Like Trump, Windrip uses a lack of tact as a way to distinguish himself. Americans know on some level that the country’s governing system has never conformed to its official values. There are basic contradictions between what politicians and policymakers say and what they do, but also at the core of the national identity. We are, in our own mind, a scrappy underdog and the world’s only superpower at the same time. Right-wing populists don’t shy away from either side of the dichotomy; instead they gain credibility by openly embracing the contradictions. They tell the truth about why they’re lying and declare their ulterior motives.

The prevailing view of Trump among his critics sounds a lot like [Oremus Jessup, the liberal protagonist of Lewis’s novel], even after fascism has been imposed: “The hysteria can’t last; be patient, and wait and see, he counseled his readers. It was not that he was afraid of the authorities. He simply did not believe that this comic tyranny could endure.” Still convinced he will, at very least, be able to maintain his own standard of living, Jessup dithers. Even as his son-in-law is extra-judicially executed in Jessup’s backyard, he holds out hope that nothing will be required of him beyond that he continue to perform his professional duties with integrity. He does his best to believe the system’s existing foundations are strong enough to repair themselves.

When Lewis exits Jessup’s mind, the book’s tone changes. As the “corpo” state consolidates, Jessup’s liberalism looks more like a combination of laziness and cowardice than conviction. He doesn’t know where the line is between what he can accept and what he can’t, nor what he’s prepared to do once the line is crossed. “So debated Doremus,” Lewis writes, “like some hundreds of thousands of other craftsmen, teachers, lawyers, what-not, in some dozens of countries under a dictatorship, who were aware enough to resent the tyranny, conscientious enough not to take its bribes cynically, yet not so abnormally courageous as to go willingly to exile or dungeon or chopping-block–particularly when they ‘had wives and families to support.'”
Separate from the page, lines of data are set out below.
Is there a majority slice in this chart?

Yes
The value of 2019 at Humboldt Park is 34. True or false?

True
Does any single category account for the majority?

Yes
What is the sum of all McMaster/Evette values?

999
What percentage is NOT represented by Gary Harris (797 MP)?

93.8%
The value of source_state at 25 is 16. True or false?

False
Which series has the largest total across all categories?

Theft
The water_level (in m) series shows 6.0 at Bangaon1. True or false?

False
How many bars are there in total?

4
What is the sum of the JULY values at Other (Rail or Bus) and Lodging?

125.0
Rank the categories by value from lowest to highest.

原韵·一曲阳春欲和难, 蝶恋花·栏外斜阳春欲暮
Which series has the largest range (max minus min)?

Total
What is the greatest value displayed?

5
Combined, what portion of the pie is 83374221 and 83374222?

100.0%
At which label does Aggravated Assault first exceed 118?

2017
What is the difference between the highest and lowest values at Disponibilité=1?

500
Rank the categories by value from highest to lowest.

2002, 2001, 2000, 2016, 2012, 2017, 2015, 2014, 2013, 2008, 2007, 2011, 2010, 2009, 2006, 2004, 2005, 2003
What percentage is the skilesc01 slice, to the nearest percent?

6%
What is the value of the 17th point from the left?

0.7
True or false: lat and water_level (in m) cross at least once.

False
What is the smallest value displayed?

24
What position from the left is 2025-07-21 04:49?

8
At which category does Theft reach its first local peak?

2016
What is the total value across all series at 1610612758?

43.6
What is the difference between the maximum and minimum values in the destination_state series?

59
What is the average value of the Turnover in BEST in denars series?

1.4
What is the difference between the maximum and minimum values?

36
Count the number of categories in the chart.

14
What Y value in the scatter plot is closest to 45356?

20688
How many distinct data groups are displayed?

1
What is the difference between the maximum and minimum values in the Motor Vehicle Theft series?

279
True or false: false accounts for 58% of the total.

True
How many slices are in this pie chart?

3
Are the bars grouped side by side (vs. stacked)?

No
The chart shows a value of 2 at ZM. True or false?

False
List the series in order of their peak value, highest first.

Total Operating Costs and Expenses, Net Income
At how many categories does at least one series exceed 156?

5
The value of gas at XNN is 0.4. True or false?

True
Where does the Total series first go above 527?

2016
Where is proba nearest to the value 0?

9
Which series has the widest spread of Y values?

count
Once Jessup has lost the privileges that kept him complacent, his deeply held commitment to nonviolent reform fades quickly. Locked in a cell, deprived of the lifestyle that made his patient compromise comfortable, the scales fall from his eyes. Jailed by the same community leaders with whom he used to politely disagree, Jessup realizes who is truly to blame:

It’s my sort, the Responsible Citizens who’ve felt ourselves superior because we’ve been well-to-do and what we thought was ‘educated,’ who brought on the Civil War, the French Revolution, and now the Fascist Dictatorship. . . . It’s I who persecuted the Jews and the Negroes. I can blame no Buzz Windrip, but only my own timid soul and drowsy mind. Forgive, O Lord!

We have been warned. Repeatedly. We elected Mr Trump and his compatriots anyway. We have not removed them. We have not even made life difficult for them. Hell, we’re making money for them, hand over fist. There is no escape. There is no excuse. This is who we are. All of us. Bumper stickers notwithstanding.